Miller, Paul and Callender, Christine (2018) Black Leaders Matter: Agency, Progression and the Sustainability of BME School Leadership in England. Journal for Multicultural Education. ISSN 2053-535X

This article examines the career progression of four Black male headteachers in England. In analysing the narratives of school leaders it sheds light on the agentic and contextual factors which have limited or facilitated a successful transition to school leadership and which sustain success. The headteachers’ professional lives are explored through the lenses of Critical Race Theory and interpretivism. In doing so, it illuminates the journey towards and the realities of a group whose views are currently unrepresented in research on school leadership or that of the experiences of male BME teachers in England.The findings revealed that participants experience both limiting and facilitating structures as they negotiated their roles into headship and as headteachers.
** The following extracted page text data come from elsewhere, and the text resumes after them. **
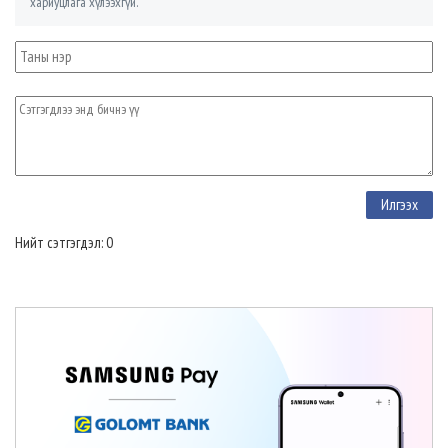
хариуцлага хүлээхгүй.
Нийт сэтгэгдэл: 0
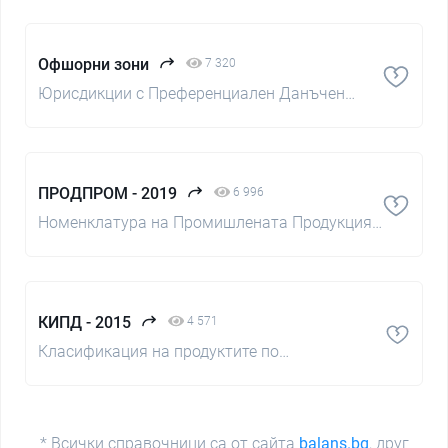
Офшорни зони
7 320
Юрисдикции с Преференциален Данъчен
Режим
ПРОДПРОМ - 2019
6 996
Номенклатура на Промишлената Продукция
2019
КИПД - 2015
4 571
Класификация на продуктите по
икономически дейности
* Всички справочници са от сайта
balans.bg
, друг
Limiting structures are those which constrain or hinder progression into leadership whilst facilitating structures enabled participants to navigate and negotiate gendered racism, make progress in their careers and achieve success in their respective roles. Both limiting and facilitating structures include personal agency as well as contextual factors. Theoretically, this study adds to the small number of studies on race and school leadership in England. More research is needed on the limiting and facilitating structures identified in this study and on the potential generational differences that may exist between more established and newly appointed male BME school leaders. Studying generationally different school leaders may help to illuminate the salience of race and racism across an increasingly diverse population.